■ Stated goal: Write out all of the lines below, exactly and completely.

■ Supplied material:
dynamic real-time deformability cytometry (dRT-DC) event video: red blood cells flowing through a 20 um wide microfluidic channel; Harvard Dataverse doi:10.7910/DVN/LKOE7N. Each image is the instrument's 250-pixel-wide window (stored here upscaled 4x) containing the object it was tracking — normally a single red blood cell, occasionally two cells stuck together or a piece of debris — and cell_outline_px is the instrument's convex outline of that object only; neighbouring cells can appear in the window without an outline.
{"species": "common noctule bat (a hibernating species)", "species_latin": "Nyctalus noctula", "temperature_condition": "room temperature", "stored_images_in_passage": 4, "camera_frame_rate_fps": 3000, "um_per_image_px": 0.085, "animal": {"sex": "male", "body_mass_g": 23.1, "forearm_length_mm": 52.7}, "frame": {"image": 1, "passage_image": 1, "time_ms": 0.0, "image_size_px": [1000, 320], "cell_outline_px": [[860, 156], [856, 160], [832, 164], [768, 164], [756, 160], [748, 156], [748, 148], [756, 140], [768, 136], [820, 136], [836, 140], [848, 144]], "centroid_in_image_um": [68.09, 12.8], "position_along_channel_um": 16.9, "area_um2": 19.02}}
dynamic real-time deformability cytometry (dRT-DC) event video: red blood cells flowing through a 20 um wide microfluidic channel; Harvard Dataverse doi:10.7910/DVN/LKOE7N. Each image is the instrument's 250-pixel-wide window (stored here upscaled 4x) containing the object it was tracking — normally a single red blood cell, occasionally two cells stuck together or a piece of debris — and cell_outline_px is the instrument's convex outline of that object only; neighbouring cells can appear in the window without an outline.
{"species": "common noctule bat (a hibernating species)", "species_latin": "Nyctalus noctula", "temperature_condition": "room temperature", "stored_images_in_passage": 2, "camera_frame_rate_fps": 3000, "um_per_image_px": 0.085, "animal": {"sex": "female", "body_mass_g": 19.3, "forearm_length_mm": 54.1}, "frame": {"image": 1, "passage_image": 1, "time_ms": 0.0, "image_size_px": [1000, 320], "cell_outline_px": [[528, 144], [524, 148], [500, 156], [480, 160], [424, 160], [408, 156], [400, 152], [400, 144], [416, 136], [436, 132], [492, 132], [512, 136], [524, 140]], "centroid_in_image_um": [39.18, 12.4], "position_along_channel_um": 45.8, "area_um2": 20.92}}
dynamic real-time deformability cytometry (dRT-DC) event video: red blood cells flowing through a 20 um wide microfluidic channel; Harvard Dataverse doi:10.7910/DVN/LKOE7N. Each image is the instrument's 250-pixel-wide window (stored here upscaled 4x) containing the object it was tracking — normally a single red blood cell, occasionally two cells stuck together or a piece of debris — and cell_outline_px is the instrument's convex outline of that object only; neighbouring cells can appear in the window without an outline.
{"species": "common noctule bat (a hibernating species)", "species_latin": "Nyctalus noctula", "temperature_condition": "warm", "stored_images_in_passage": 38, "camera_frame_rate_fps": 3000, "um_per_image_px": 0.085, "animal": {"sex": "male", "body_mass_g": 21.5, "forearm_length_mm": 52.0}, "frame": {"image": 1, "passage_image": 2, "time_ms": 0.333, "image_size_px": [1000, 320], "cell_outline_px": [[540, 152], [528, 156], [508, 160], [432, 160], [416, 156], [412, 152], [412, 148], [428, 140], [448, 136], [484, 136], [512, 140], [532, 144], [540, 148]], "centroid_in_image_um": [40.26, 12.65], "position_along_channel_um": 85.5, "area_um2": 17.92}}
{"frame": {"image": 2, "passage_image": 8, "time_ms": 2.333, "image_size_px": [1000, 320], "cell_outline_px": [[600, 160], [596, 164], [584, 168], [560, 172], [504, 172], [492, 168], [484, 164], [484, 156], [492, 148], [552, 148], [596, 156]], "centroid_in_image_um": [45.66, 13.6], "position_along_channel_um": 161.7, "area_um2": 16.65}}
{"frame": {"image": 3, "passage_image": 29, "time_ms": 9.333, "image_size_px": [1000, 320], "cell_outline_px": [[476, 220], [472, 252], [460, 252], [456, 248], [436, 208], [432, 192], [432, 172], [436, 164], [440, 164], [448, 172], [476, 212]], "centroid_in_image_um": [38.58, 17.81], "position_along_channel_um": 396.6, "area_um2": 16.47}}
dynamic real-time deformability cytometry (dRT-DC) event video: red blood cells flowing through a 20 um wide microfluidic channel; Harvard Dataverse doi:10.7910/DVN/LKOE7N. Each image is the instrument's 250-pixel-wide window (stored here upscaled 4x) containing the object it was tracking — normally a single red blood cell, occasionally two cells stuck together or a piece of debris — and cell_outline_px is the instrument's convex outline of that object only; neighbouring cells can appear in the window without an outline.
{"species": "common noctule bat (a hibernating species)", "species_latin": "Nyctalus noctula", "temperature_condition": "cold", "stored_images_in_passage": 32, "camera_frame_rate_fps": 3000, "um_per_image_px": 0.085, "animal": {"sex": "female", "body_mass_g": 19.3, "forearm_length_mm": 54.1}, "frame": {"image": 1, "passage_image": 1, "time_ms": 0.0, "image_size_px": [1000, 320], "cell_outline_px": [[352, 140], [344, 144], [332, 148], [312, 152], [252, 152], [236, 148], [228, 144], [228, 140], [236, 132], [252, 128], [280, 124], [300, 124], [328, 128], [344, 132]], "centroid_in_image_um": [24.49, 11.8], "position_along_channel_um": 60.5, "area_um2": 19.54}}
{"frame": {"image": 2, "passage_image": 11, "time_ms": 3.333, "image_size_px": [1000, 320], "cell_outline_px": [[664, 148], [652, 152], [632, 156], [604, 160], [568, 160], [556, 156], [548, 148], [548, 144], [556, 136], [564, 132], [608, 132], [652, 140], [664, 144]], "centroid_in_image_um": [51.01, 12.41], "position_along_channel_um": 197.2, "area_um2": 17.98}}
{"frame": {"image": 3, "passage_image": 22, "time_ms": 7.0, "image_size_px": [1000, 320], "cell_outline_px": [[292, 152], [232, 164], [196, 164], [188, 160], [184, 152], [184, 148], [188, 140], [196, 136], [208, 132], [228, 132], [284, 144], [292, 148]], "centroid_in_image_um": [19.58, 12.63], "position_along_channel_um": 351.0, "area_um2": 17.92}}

■ Task answer:
dynamic real-time deformability cytometry (dRT-DC) event video: red blood cells flowing through a 20 um wide microfluidic channel; Harvard Dataverse doi:10.7910/DVN/LKOE7N. Each image is the instrument's 250-pixel-wide window (stored here upscaled 4x) containing the object it was tracking — normally a single red blood cell, occasionally two cells stuck together or a piece of debris — and cell_outline_px is the instrument's convex outline of that object only; neighbouring cells can appear in the window without an outline.
{"species": "common noctule bat (a hibernating species)", "species_latin": "Nyctalus noctula", "temperature_condition": "room temperature", "stored_images_in_passage": 4, "camera_frame_rate_fps": 3000, "um_per_image_px": 0.085, "animal": {"sex": "male", "body_mass_g": 23.1, "forearm_length_mm": 52.7}, "frame": {"image": 1, "passage_image": 1, "time_ms": 0.0, "image_size_px": [1000, 320], "cell_outline_px": [[860, 156], [856, 160], [832, 164], [768, 164], [756, 160], [748, 156], [748, 148], [756, 140], [768, 136], [820, 136], [836, 140], [848, 144]], "centroid_in_image_um": [68.09, 12.8], "position_along_channel_um": 16.9, "area_um2": 19.02}}
dynamic real-time deformability cytometry (dRT-DC) event video: red blood cells flowing through a 20 um wide microfluidic channel; Harvard Dataverse doi:10.7910/DVN/LKOE7N. Each image is the instrument's 250-pixel-wide window (stored here upscaled 4x) containing the object it was tracking — normally a single red blood cell, occasionally two cells stuck together or a piece of debris — and cell_outline_px is the instrument's convex outline of that object only; neighbouring cells can appear in the window without an outline.
{"species": "common noctule bat (a hibernating species)", "species_latin": "Nyctalus noctula", "temperature_condition": "room temperature", "stored_images_in_passage": 2, "camera_frame_rate_fps": 3000, "um_per_image_px": 0.085, "animal": {"sex": "female", "body_mass_g": 19.3, "forearm_length_mm": 54.1}, "frame": {"image": 1, "passage_image": 1, "time_ms": 0.0, "image_size_px": [1000, 320], "cell_outline_px": [[528, 144], [524, 148], [500, 156], [480, 160], [424, 160], [408, 156], [400, 152], [400, 144], [416, 136], [436, 132], [492, 132], [512, 136], [524, 140]], "centroid_in_image_um": [39.18, 12.4], "position_along_channel_um": 45.8, "area_um2": 20.92}}
dynamic real-time deformability cytometry (dRT-DC) event video: red blood cells flowing through a 20 um wide microfluidic channel; Harvard Dataverse doi:10.7910/DVN/LKOE7N. Each image is the instrument's 250-pixel-wide window (stored here upscaled 4x) containing the object it was tracking — normally a single red blood cell, occasionally two cells stuck together or a piece of debris — and cell_outline_px is the instrument's convex outline of that object only; neighbouring cells can appear in the window without an outline.
{"species": "common noctule bat (a hibernating species)", "species_latin": "Nyctalus noctula", "temperature_condition": "warm", "stored_images_in_passage": 38, "camera_frame_rate_fps": 3000, "um_per_image_px": 0.085, "animal": {"sex": "male", "body_mass_g": 21.5, "forearm_length_mm": 52.0}, "frame": {"image": 1, "passage_image": 2, "time_ms": 0.333, "image_size_px": [1000, 320], "cell_outline_px": [[540, 152], [528, 156], [508, 160], [432, 160], [416, 156], [412, 152], [412, 148], [428, 140], [448, 136], [484, 136], [512, 140], [532, 144], [540, 148]], "centroid_in_image_um": [40.26, 12.65], "position_along_channel_um": 85.5, "area_um2": 17.92}}
{"frame": {"image": 2, "passage_image": 8, "time_ms": 2.333, "image_size_px": [1000, 320], "cell_outline_px": [[600, 160], [596, 164], [584, 168], [560, 172], [504, 172], [492, 168], [484, 164], [484, 156], [492, 148], [552, 148], [596, 156]], "centroid_in_image_um": [45.66, 13.6], "position_along_channel_um": 161.7, "area_um2": 16.65}}
{"frame": {"image": 3, "passage_image": 29, "time_ms": 9.333, "image_size_px": [1000, 320], "cell_outline_px": [[476, 220], [472, 252], [460, 252], [456, 248], [436, 208], [432, 192], [432, 172], [436, 164], [440, 164], [448, 172], [476, 212]], "centroid_in_image_um": [38.58, 17.81], "position_along_channel_um": 396.6, "area_um2": 16.47}}
dynamic real-time deformability cytometry (dRT-DC) event video: red blood cells flowing through a 20 um wide microfluidic channel; Harvard Dataverse doi:10.7910/DVN/LKOE7N. Each image is the instrument's 250-pixel-wide window (stored here upscaled 4x) containing the object it was tracking — normally a single red blood cell, occasionally two cells stuck together or a piece of debris — and cell_outline_px is the instrument's convex outline of that object only; neighbouring cells can appear in the window without an outline.
{"species": "common noctule bat (a hibernating species)", "species_latin": "Nyctalus noctula", "temperature_condition": "cold", "stored_images_in_passage": 32, "camera_frame_rate_fps": 3000, "um_per_image_px": 0.085, "animal": {"sex": "female", "body_mass_g": 19.3, "forearm_length_mm": 54.1}, "frame": {"image": 1, "passage_image": 1, "time_ms": 0.0, "image_size_px": [1000, 320], "cell_outline_px": [[352, 140], [344, 144], [332, 148], [312, 152], [252, 152], [236, 148], [228, 144], [228, 140], [236, 132], [252, 128], [280, 124], [300, 124], [328, 128], [344, 132]], "centroid_in_image_um": [24.49, 11.8], "position_along_channel_um": 60.5, "area_um2": 19.54}}
{"frame": {"image": 2, "passage_image": 11, "time_ms": 3.333, "image_size_px": [1000, 320], "cell_outline_px": [[664, 148], [652, 152], [632, 156], [604, 160], [568, 160], [556, 156], [548, 148], [548, 144], [556, 136], [564, 132], [608, 132], [652, 140], [664, 144]], "centroid_in_image_um": [51.01, 12.41], "position_along_channel_um": 197.2, "area_um2": 17.98}}
{"frame": {"image": 3, "passage_image": 22, "time_ms": 7.0, "image_size_px": [1000, 320], "cell_outline_px": [[292, 152], [232, 164], [196, 164], [188, 160], [184, 152], [184, 148], [188, 140], [196, 136], [208, 132], [228, 132], [284, 144], [292, 148]], "centroid_in_image_um": [19.58, 12.63], "position_along_channel_um": 351.0, "area_um2": 17.92}}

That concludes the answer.